## [Given records]
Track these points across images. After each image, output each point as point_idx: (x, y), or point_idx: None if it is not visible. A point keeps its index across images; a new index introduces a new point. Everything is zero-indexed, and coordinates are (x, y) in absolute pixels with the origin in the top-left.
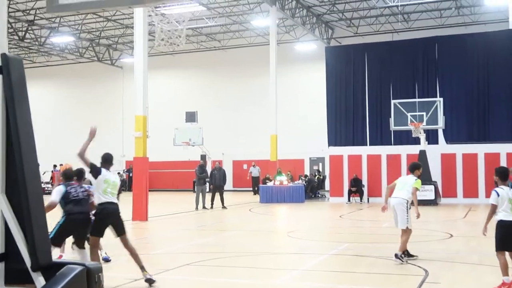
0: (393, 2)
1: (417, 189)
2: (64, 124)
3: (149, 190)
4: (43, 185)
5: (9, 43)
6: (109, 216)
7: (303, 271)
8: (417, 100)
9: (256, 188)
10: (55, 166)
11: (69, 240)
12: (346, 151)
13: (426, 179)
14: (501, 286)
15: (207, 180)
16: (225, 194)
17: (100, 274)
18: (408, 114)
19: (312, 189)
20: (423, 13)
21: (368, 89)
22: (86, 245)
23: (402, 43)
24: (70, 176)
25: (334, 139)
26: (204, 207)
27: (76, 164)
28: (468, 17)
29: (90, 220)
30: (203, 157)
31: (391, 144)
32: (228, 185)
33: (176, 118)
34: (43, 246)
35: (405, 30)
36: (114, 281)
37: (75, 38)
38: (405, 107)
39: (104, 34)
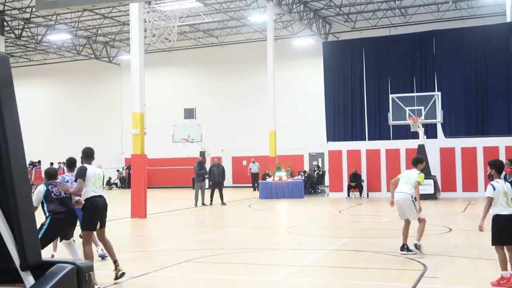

## [What you are asked to do]
Could you please return the entries above exactly, minus the pictures?

## [Task result]
Track these points across images. After each image, output each point as point_idx: (x, y), or point_idx: None if it is not visible. A point keeps its index across images; a new index introduces a new point. Everything is zero-indexed, and coordinates are (x, y) in absolute pixels with the origin in the top-left.
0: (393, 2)
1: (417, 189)
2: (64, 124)
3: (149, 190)
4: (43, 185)
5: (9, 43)
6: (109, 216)
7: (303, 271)
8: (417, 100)
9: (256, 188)
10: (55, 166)
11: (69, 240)
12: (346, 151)
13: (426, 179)
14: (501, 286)
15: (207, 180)
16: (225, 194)
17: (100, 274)
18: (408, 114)
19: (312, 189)
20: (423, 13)
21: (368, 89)
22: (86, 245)
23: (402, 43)
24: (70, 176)
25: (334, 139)
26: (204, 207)
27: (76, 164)
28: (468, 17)
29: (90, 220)
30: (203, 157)
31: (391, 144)
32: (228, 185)
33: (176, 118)
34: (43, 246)
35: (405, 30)
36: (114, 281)
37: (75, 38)
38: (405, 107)
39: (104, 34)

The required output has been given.